Eurico Borba, Relexões sobre a Crise Global ......

Sociologia´, Política e Religião

Textos

Monteclair em Belém
Monteclair em Belém


Para o paraense, amigo irmão, Carlos Alberto Menezes Direito.




Ouvi,
em Belém do Pará,
numa manhã muito quente, plena de sol,
numa velha igreja transformada em museu,
uma mocinha cantar
encantar
uma peça de Monteclair.
Ele, francês ensimesmado,
mestre refinado de séculos passados.
Ela, nissei,
estudara em Londres
e voltara para cantar,
como apreendera em venerando conservatório bretão,
para nós e para os seus pais
que vieram de Nagazaky,
lá onde, loucamente, estouraram
uma bomba,
fazendo com que migrassem,
para plantar pimenta do reino
nas margens do rio Guamá.


O museu, muito bem arrumado,
reunia turistas encalorados que tudo queriam saber,
rapidinho,
tudo comprar,
baratinho,
para lembranças levar de
Belém, a lá do Pará.
Eu só queria ouvir
a cantata,
em latim,
pura, cristalina, refrescante, encantadora,
linda,
naquelas paragens de sentimentos tropicais,
para as quais certamente não havia sido composta
nem pensada,
mas que cabia tão bem,
e que a menina meiga e afinada
agora, ternamente,
cantava.
Um pássaro mágico viera das matas
corporificando-se em menina? O uirapuru!?
Quem sabe, talvez...
quem sabe...tudo é mágico nessa região...
tão estranho, mágico, mágico, mágico.
Lembra, sim, o canto delicado e sutil,
instigador de tantas visões sensações,
que, uma vez, lá se vão anos, me disseram que ouvia nas matas
pros lados de Imbituba,
subindo o Tapajós,
nos meus tempos de IBGE
com os meus amigos, o Dalmy – santo homem geodesista,
e o Clovão, que só tinha um rim, um belo sorriso e contava ótimas estórias.

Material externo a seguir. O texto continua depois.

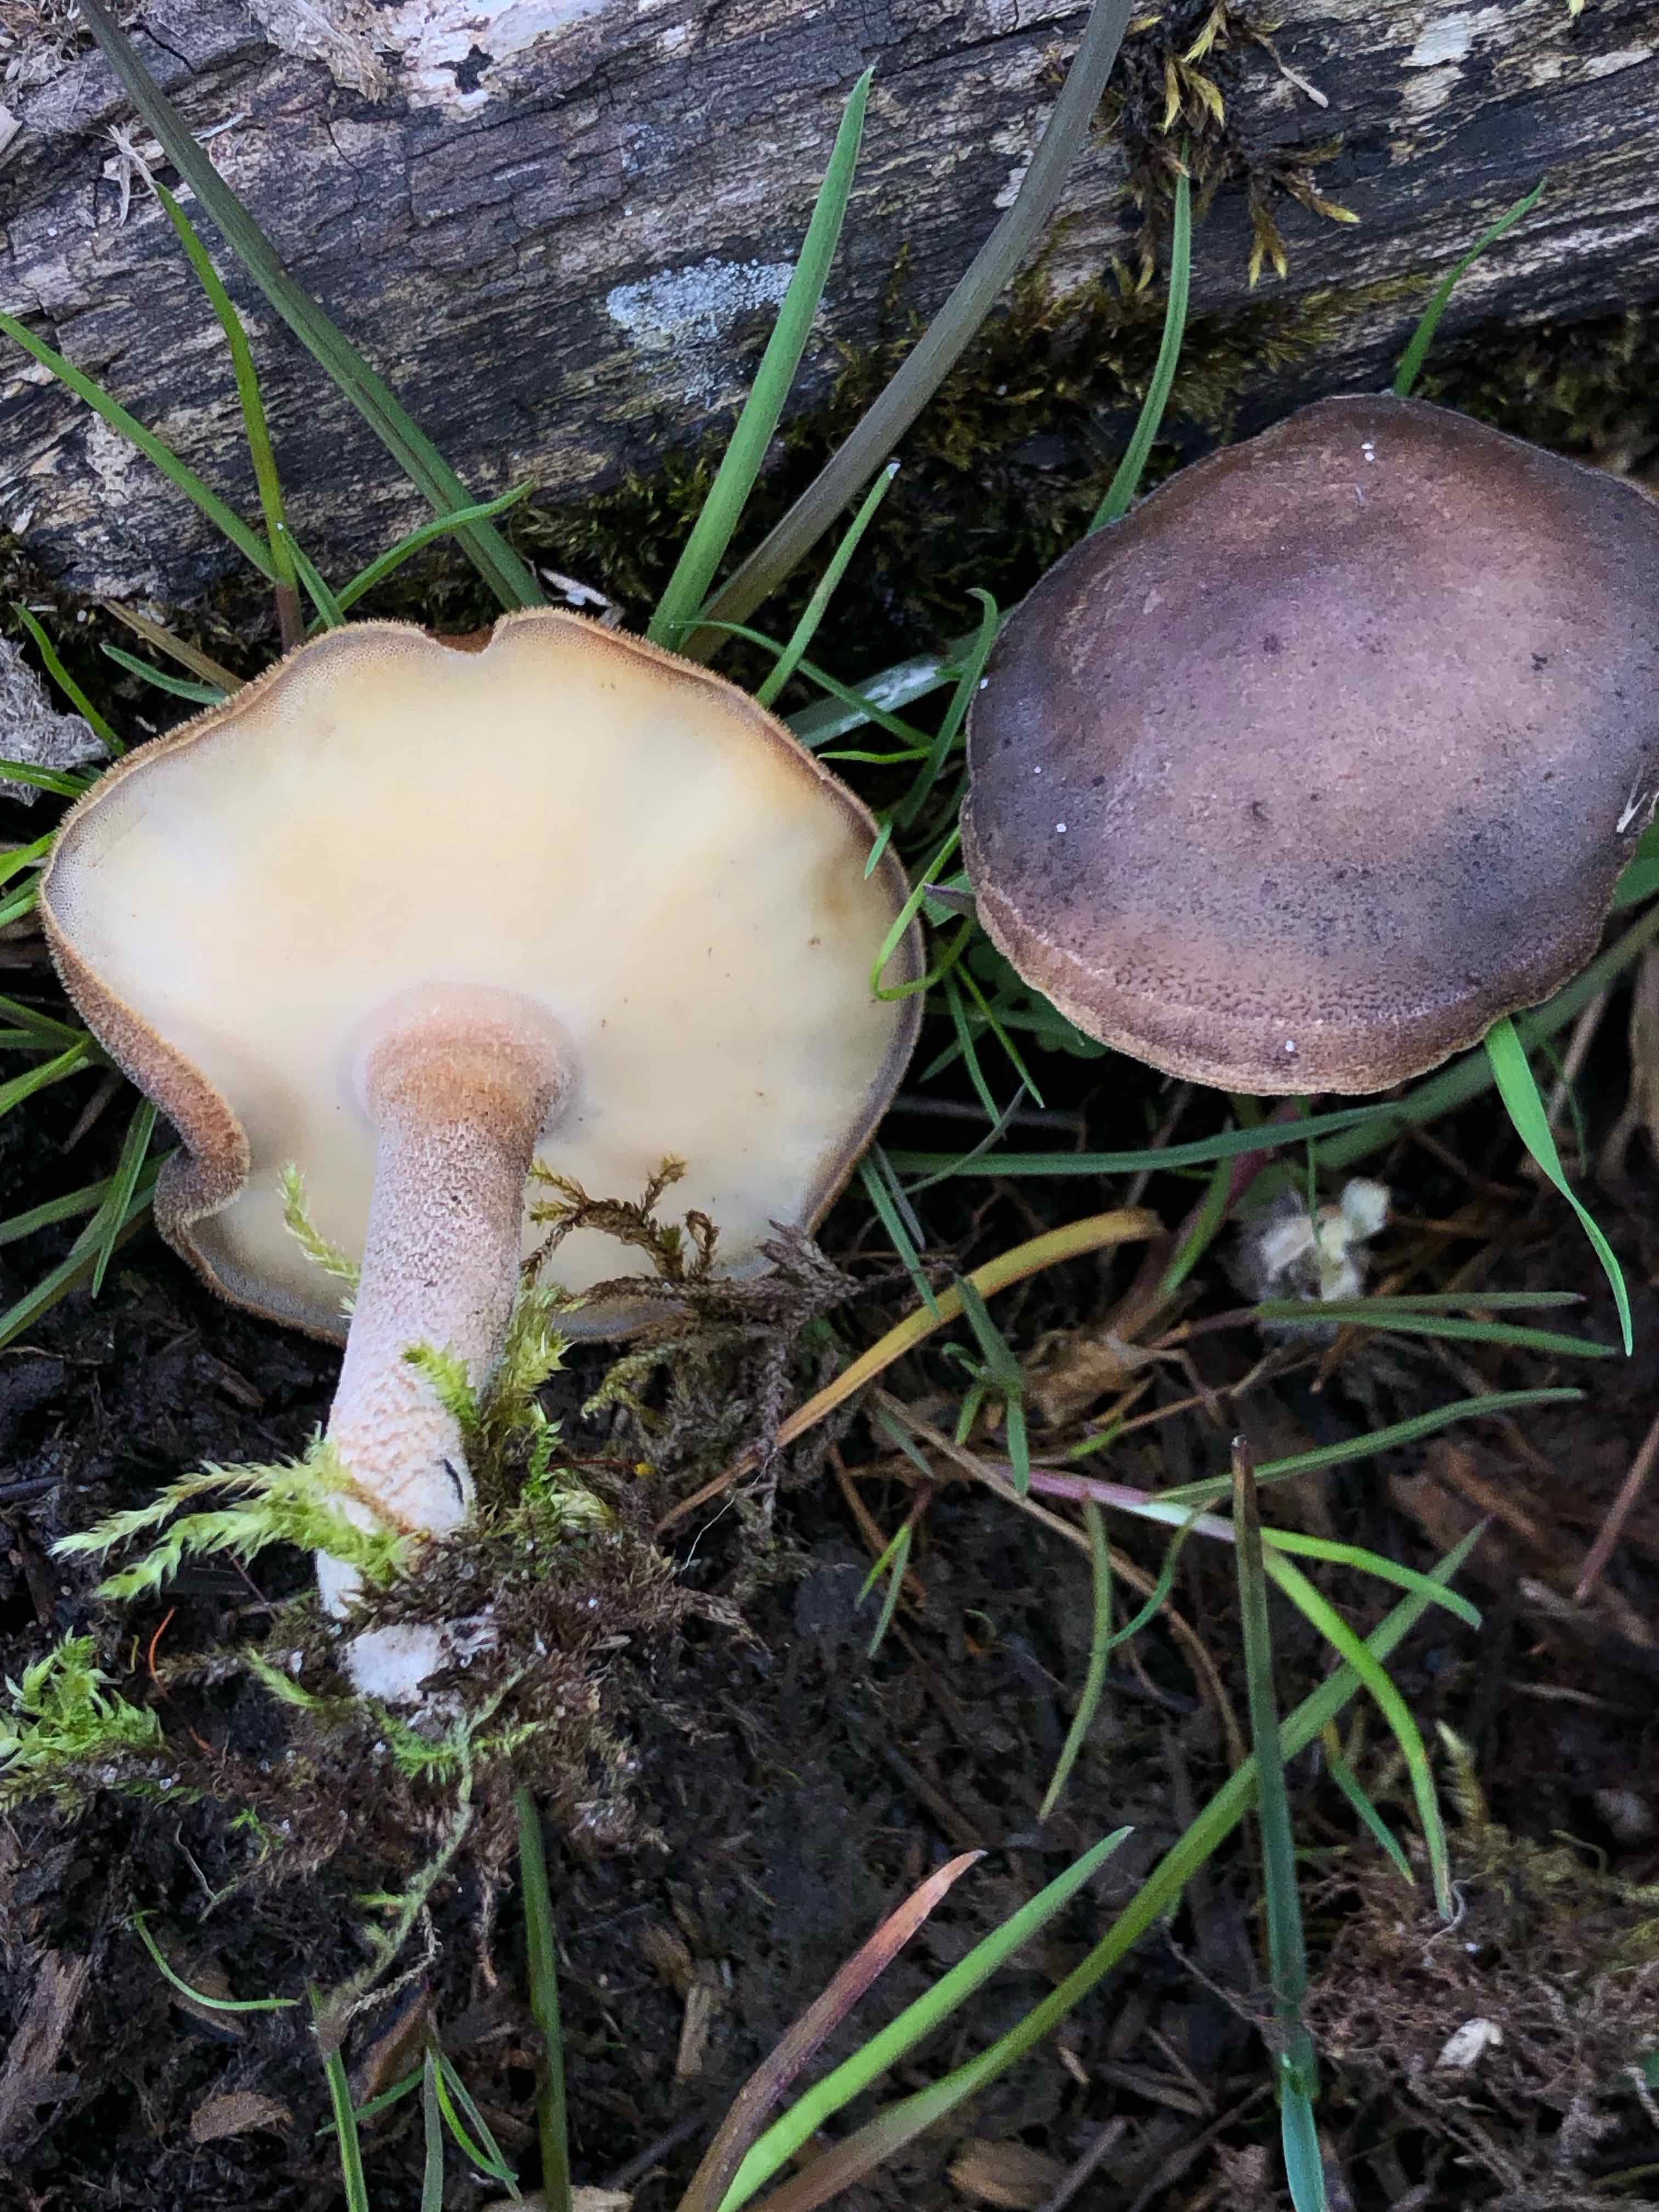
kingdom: Fungi
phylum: Basidiomycota
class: Agaricomycetes
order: Polyporales
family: Polyporaceae
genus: Lentinus
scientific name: Lentinus substrictus
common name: forårs-stilkporesvamp
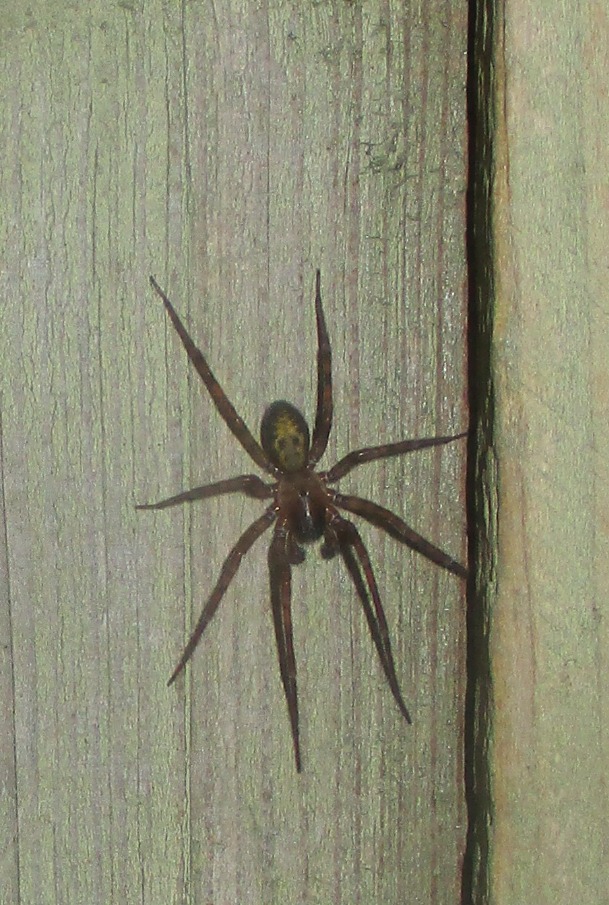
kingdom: Animalia
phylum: Arthropoda
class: Arachnida
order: Araneae
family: Amaurobiidae
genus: Amaurobius
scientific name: Amaurobius similis
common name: Huskartespinder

O canto, o canto – onde estou?
que dia é hoje? que horas são?
Magia sensível, palpável, naquele cosmo
amazônico
quente, suarento, sensual,
estranho, belo, integral,
entontecedor...
Já não sei se estou escutando o pássaro,
ontem,
com queridos amigos de outrora, nas matas, nos cerrados,
mapeando o Brasil,
ou a voz da jovem bela mulher,
hoje.

Sinto-me envolvido por saudades imensas,
com a intensidade da quentura que me abraça úmida.
Sei lá, sei lá...
Água, eu quero água, os sucos dos frutos da terra,
doces, ácidos e refrescantes como os seus nomes gostosos de dizer
- ta-pe-re-bá,
- cu-pu-a-çú,
- ba-cu-rí,
- se-ri-güé-la,
- pu-pu-nha
e a can-ta-ta,
can-ta-da em la-tim,
com bela voz – cultivada em Londres,
dando sentido e unidade, em instantes fugidios,
muito precisos,
aos diferentes atores de uma momentânea linda trama
cosmopolita, atemporal,
de gostos, cheiros, luz, chuva, brisas,
gentes de faces sulcadas pelo sofrimento,
suores,
faces felizes de esperança, jovens, muito jovens, inocentes...
tudo junto
numa igreja em que não mais se rezava,
- cantava-se,
como querendo descolar das brancas paredes,
das imagens de pau de olhos arregalados
pelo espanto com a santidade que eram obrigados a representar,
as orações sofridas de outrora,
não atendidas quase todas,
que naquele instante e lugar, em mais nenhum,
foram, então, resgatadas
por Nosso Senhor,
que não tem pressa - Seu tempo é outro -
não sente calor e sorri feliz,
agradecido que estava pela beleza do momento, criado por suas crianças,
que somos todos nós.
Ali, de realidade, somente o espaço tempo – não curvo – apenas acústico.
Agora não mais cores nem formas definidas,
nem cheiros, nada para apalpar, nenhum gosto,
nenhuma referência estável para estabelecer medições, comparações.
Unicamente sons assinalando a misteriosa suave Presença...
Sons que se impuseram ao momento com a simplicidade e a radicalidade
de uma folha que cai, cumprida sua missão.
Sons sublimemente organizados pelo o cravo e pela viola,
tudo arrumado, direitinho, pela voz
de uma menina moça
delicada e livre
que sabia cantar
e que Ele não tinha, nada parecido, lá no céu,
para poder escutar, gostar e sorrir.

Consciente do breve momento
de felicidade plena
conformei-me com a realidade que,
insolentemente, lá fora me aguardava.
Agradeci. Sorri e uma vez mais parti...



(Publicado in Antologia Literária nº 2, 2003, da Academia Baurense de Letras; e in Gerundio, Editora Maneco,2007)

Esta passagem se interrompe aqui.